In the five years since Sarbanes-Oxley was enacted, the percentage of accountants sitting on board audit committees has doubled, according to a new...
Stephen TaubSeptember 20, 2007

Accountants are apparently making inroads on corporate board audit committees. Over the past five years, the portion of accountants sitting on audit committees has doubled from six percent to 12 percent, according to a Huron Consulting Group report.

What’s more, 23 percent of all committee chairs listed were accountants, up from less than 10 percent in 2002, according to the study of more than 670 audit committee members at 164 public companies from the NASDAQ 100 and Fortune 100 listings. In 2002, of course, the Sarbanes-Oxley Act, requiring corporations to disclose whether their audit committees included at least one financial expert, became law. Under Sarbox, corporations have had to consider audit committee members’ accounting backgrounds in gauging whether they could be defined as financial experts.

Whether because of Sarbox or not, board accounting expertise has burgeoned during the life of the act. Indeed, the percentage of audit committees with at least one accountant nearly doubled, up from 21 percent in 2002 to 40 percent in 2006. At the same time, the study found that the composition of talent has changed: audit committee members who are finance professionals exceeded accountants by fewer than 3 to 1 in 2006, down from 5 to 1 in 2002.

The consulting group said the term “accountant” included certified public accountants, controllers and comptrollers, accounting professors, and those who served on accounting standards boards or other similar oversight groups.

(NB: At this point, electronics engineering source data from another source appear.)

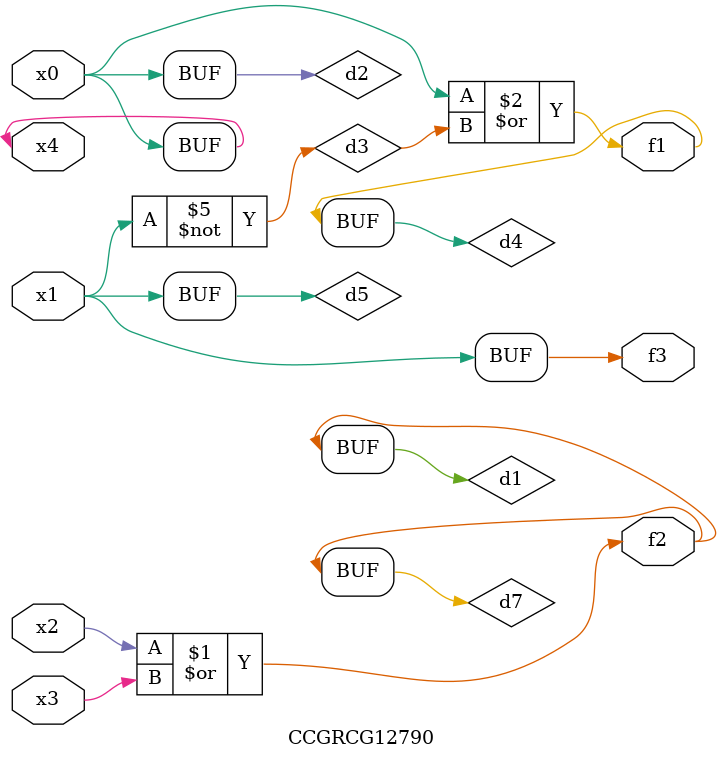
<source format=v>
module CCGRCG12790(
	input x0, x1, x2, x3, x4,
	output f1, f2, f3
);

	wire d1, d2, d3, d4, d5, d6, d7;

	or (d1, x2, x3);
	buf (d2, x0, x4);
	not (d3, x1);
	or (d4, d2, d3);
	not (d5, d3);
	nand (d6, d1, d3);
	or (d7, d1);
	assign f1 = d4;
	assign f2 = d7;
	assign f3 = d5;
endmodule

</source>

Huron found that the portion of audit committee chairs whose biographies revealed accounting backgrounds rose from less than 10 percent in 2002 to 23 percent in 2006, while the number of audit committee chairs thought to be “finance professionals” stayed flat at about 40 percent from 2002 to 2006.

The report analyzed patterns of audit committee makeup over a five-year period from 2002 to 2006 using information contained in the companies’ annual proxy statements and 10-K disclosures.